§ **DATA ENTRIES**
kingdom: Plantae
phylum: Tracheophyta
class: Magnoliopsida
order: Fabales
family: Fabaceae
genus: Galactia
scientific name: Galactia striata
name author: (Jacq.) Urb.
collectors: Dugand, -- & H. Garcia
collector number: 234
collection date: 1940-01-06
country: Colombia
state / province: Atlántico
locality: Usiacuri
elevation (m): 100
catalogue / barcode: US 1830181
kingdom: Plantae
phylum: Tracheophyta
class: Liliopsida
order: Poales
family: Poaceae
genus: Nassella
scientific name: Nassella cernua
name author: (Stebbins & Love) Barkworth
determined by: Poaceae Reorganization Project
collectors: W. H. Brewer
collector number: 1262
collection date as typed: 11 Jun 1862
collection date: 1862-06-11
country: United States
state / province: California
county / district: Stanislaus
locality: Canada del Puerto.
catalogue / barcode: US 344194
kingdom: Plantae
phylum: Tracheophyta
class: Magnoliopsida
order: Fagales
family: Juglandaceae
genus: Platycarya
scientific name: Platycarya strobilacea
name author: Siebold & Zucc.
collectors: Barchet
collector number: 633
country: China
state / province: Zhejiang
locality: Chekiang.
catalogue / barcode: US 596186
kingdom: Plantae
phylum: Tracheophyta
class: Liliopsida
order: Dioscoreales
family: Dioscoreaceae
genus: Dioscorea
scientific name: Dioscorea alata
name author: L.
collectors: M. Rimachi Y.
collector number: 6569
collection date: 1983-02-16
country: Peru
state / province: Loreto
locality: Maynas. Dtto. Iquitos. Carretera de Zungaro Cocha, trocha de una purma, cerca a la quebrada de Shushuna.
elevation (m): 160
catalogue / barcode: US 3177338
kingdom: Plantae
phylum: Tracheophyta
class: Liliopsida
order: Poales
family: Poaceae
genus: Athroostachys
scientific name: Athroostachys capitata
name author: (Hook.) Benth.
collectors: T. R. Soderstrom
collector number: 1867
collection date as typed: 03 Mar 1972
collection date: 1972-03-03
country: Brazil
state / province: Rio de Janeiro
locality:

§ **TO DO**
Write out every line of the records above again, word for word and in the same order.

§ **TASK ANSWER**
kingdom: Plantae
phylum: Tracheophyta
class: Magnoliopsida
order: Fabales
family: Fabaceae
genus: Galactia
scientific name: Galactia striata
name author: (Jacq.) Urb.
collectors: Dugand, -- & H. Garcia
collector number: 234
collection date: 1940-01-06
country: Colombia
state / province: Atlántico
locality: Usiacuri
elevation (m): 100
catalogue / barcode: US 1830181
kingdom: Plantae
phylum: Tracheophyta
class: Liliopsida
order: Poales
family: Poaceae
genus: Nassella
scientific name: Nassella cernua
name author: (Stebbins & Love) Barkworth
determined by: Poaceae Reorganization Project
collectors: W. H. Brewer
collector number: 1262
collection date as typed: 11 Jun 1862
collection date: 1862-06-11
country: United States
state / province: California
county / district: Stanislaus
locality: Canada del Puerto.
catalogue / barcode: US 344194
kingdom: Plantae
phylum: Tracheophyta
class: Magnoliopsida
order: Fagales
family: Juglandaceae
genus: Platycarya
scientific name: Platycarya strobilacea
name author: Siebold & Zucc.
collectors: Barchet
collector number: 633
country: China
state / province: Zhejiang
locality: Chekiang.
catalogue / barcode: US 596186
kingdom: Plantae
phylum: Tracheophyta
class: Liliopsida
order: Dioscoreales
family: Dioscoreaceae
genus: Dioscorea
scientific name: Dioscorea alata
name author: L.
collectors: M. Rimachi Y.
collector number: 6569
collection date: 1983-02-16
country: Peru
state / province: Loreto
locality: Maynas. Dtto. Iquitos. Carretera de Zungaro Cocha, trocha de una purma, cerca a la quebrada de Shushuna.
elevation (m): 160
catalogue / barcode: US 3177338
kingdom: Plantae
phylum: Tracheophyta
class: Liliopsida
order: Poales
family: Poaceae
genus: Athroostachys
scientific name: Athroostachys capitata
name author: (Hook.) Benth.
collectors: T. R. Soderstrom
collector number: 1867
collection date as typed: 03 Mar 1972
collection date: 1972-03-03
country: Brazil
state / province: Rio de Janeiro
locality:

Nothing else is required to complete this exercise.